Secondo uno studio pubblicato sul Journal of Clinical Hypertension, una pressione arteriosa che ricade nell’intervallo 130-139/80-89 mmHg combinata con prediabete o diabete mellito fa aumentare il rischio di malattia renale cronica incidente e di un rapido declino della velocità di filtrazione glomerulare (eGFR) nelle persone anziane.


“Volevamo chiarire se la definizione di ipertensione secondo le linee guida AHA/ACC 2017 e i cambiamenti della pressione sanguigna siano correlati all’aumento del rischio di malattia renale cronica in persone con diverse situazioni glicemiche” spiega Jia He, del Tongji Medical College, Huazhong University of Science and Technology, Wuhan, Cina, primo nome dello studio.


I ricercatori hanno voluto indagare l’associazione della pressione arteriosa e del cambiamento della pressione arteriosa a lungo termine con il rischio di insufficienza renale cronica considerando diversi metabolismi del glucosio e tenendo conto delle nuove linee guida sull’ipertensione. Lo studio ha esaminato 12.951 partecipanti suddivisi in tre gruppi in base alla glicemia.
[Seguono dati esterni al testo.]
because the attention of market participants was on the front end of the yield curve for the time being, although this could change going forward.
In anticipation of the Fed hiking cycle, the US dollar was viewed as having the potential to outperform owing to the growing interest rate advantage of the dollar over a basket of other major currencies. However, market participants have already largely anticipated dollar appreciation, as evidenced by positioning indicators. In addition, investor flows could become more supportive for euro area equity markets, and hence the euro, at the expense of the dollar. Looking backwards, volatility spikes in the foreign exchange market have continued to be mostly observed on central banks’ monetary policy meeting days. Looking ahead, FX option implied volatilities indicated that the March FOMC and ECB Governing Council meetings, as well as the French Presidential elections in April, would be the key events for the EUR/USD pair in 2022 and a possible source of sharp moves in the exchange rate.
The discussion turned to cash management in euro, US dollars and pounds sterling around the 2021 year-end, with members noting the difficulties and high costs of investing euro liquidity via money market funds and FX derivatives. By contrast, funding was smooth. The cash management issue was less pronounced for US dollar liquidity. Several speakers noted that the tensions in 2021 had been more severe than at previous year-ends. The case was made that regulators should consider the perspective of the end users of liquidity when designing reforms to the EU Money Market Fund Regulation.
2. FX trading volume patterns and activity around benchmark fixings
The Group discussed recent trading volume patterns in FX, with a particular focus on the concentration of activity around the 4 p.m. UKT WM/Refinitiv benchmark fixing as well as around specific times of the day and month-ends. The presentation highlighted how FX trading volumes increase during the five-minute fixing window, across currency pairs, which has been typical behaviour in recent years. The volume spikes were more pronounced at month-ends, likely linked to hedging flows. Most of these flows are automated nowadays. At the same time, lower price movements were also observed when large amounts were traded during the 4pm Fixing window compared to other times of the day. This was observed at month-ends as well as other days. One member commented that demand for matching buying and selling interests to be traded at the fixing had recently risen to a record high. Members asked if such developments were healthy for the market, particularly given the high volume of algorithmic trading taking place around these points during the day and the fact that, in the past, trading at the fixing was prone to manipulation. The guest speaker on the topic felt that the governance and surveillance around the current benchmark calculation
Durante un periodo di follow-up di 10 anni, 2.727 individui hanno sviluppato una malattia renale cronica (21,1%). Rispetto alle persone con una pressione arteriosa inferiore a 130/80 mmHg, gli individui con livelli di pressione aumentati avevano un rischio significativamente maggiore di malattia renale incidente. I partecipanti con pressione che ricadeva nella fascia 130-139/80-89 o pari o superiore a 140/90 mmHg avevano un rischio incidente di 1,51 e 1,89 volte di sviluppare una malattia renale cronica nel gruppo con diabete mellito. Rispetto agli individui con pressione stabile (da -5 a 5 mmHg), il rischio di insufficienza renale cronica è stato ridotto quando la pressione arteriosa è diminuita di 5 mmHg o più ed è aumentato quando la pressione arteriosa è aumentata ≥5 mmHg tra i partecipanti normoglicemici e prediabetici. Risultati simili sono stati osservati per il rapido declino stimato della velocità di filtrazione glomerulare.